> [APPLY WHAT YOU READ]:
- 1) From the passage on adding metadata, list every column name that the log output says CLDF freely understood in forms.csv.
- 2) Continue the passage on adding metadata from the point where it stops.

> [PASSAGE SHOWN]:
- Opening Delimiter -
Adding metadata and explicit tables
===================================

A better structure for a lexical dataset – or any dataset, really – is to
provide metadata. A CLDF dataset is described by a metadata file in JSON format.
You can write such a file by hand in any text editor, but lexedata comes with a
script that is able to guess some properties of the dataset and give you a
metadata file template. ::

    $ python -m lexedata.edit.add_metadata
    INFO:lexedata:CLDF freely understood the columns ['Comment', 'Form', 'ID', 'Language_ID', 'Parameter_ID'] in your forms.csv.
    INFO:lexedata:Column Cognateset_ID seems to be a http://cldf.clld.org/v1.0/terms.rdf#cognatesetReference column.
    INFO:lexedata:Also added column Segments, as expected for a FormTable.
    INFO:lexedata:Also added column Source, as expected for a FormTable.
    INFO:lexedata:FormTable re-written.
- Closing Delimiter -
> [EXTRACTED ENTRIES]:
- Opening Delimiter -
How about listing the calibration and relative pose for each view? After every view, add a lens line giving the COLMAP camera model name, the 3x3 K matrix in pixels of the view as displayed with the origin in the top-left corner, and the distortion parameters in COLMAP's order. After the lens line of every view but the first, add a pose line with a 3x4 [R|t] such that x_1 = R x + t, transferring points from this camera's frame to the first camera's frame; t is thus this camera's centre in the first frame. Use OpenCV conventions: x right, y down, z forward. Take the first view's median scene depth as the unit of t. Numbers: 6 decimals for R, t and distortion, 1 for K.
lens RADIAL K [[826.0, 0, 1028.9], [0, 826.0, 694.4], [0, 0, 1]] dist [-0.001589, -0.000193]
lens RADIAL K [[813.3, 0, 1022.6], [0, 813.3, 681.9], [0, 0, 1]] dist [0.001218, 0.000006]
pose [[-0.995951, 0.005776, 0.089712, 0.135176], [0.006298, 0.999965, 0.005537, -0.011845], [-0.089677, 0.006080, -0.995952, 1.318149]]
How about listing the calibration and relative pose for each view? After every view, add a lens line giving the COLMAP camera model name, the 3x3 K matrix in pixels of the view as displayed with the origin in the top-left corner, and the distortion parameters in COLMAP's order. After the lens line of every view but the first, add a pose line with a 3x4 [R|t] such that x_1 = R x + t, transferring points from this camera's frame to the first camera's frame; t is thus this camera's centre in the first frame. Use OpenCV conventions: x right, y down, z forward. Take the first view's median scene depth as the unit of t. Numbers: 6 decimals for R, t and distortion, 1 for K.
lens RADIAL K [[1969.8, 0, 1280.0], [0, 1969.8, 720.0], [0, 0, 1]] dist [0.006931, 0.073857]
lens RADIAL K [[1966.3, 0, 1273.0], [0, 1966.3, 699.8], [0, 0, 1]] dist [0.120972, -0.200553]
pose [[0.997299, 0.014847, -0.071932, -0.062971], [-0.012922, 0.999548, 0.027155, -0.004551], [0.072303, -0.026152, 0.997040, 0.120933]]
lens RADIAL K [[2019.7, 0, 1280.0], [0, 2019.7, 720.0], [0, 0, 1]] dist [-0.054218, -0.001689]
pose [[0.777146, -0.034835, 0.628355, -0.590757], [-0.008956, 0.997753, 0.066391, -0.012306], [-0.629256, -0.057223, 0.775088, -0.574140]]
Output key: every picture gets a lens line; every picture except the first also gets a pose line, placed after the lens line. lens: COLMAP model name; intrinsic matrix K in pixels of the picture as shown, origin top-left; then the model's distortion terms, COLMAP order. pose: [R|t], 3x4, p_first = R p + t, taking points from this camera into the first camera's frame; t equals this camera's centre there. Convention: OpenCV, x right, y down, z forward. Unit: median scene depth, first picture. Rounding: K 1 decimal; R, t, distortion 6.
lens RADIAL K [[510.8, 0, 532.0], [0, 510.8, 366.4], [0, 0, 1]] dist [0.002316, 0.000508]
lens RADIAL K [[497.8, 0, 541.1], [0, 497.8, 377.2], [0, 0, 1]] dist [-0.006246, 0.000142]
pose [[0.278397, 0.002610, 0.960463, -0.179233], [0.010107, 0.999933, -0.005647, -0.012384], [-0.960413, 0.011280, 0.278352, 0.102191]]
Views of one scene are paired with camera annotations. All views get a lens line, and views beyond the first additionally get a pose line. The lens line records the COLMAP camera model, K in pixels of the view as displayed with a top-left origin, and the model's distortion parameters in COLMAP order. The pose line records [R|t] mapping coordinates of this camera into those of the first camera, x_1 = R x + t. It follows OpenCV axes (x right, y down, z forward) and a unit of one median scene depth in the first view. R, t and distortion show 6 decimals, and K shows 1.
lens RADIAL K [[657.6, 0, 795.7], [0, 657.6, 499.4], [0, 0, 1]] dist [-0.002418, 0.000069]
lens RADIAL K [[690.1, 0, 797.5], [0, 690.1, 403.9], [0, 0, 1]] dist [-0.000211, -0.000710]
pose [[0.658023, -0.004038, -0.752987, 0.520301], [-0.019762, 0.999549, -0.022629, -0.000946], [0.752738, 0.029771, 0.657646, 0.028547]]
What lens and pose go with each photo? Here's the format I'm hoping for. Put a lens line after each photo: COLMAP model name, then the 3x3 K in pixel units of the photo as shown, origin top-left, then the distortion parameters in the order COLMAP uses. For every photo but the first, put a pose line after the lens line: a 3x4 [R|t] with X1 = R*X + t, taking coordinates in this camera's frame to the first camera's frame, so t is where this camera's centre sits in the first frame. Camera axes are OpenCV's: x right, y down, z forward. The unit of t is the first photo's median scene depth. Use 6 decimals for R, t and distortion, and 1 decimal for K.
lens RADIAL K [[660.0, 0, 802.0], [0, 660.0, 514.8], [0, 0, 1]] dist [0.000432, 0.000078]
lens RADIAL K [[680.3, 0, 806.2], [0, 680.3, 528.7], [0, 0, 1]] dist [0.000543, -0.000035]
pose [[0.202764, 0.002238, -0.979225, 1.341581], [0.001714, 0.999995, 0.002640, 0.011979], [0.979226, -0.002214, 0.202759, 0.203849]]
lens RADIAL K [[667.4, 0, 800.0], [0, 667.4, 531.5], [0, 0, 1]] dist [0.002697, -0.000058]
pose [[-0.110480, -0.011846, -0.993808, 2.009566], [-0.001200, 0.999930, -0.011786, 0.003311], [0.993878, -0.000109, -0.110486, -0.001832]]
- Closing Delimiter -
> [RESULTS]:
- 1) Comment, Form, ID, Language_ID, Parameter_ID

- 2)
Lexedata has recognized the cognate judgement column correctly and
has added two new columns to the dataset for sources (so we can track the
origin of the data in a well-structured way) and for phonemic segmentation,
which is useful in particular when working with sound correspondences on a
segment-by-segment level. We will add segments in :ref:`a future section <segments>`.

With the new metadata file and the new columns, the dataset now looks like this::

    $ ls
    Wordlist-metadata.json
    bantu.xlsx
    forms.csv
    $ cldf validate Wordlist-metadata.json
    $ head Wordlist-metadata.json
    {
        "@context": [
            "http://www.w3.org/ns/csvw",
            {
                "@language": "en"
            }
        ],
        "dc:conformsTo": "http://cldf.clld.org/v1.0/terms.rdf#Wordlist",
        "dc:contributor": [
            "https://github.com/Anaphory/lexedata/blob/master/src/lexedata/edit/add_metadata.py"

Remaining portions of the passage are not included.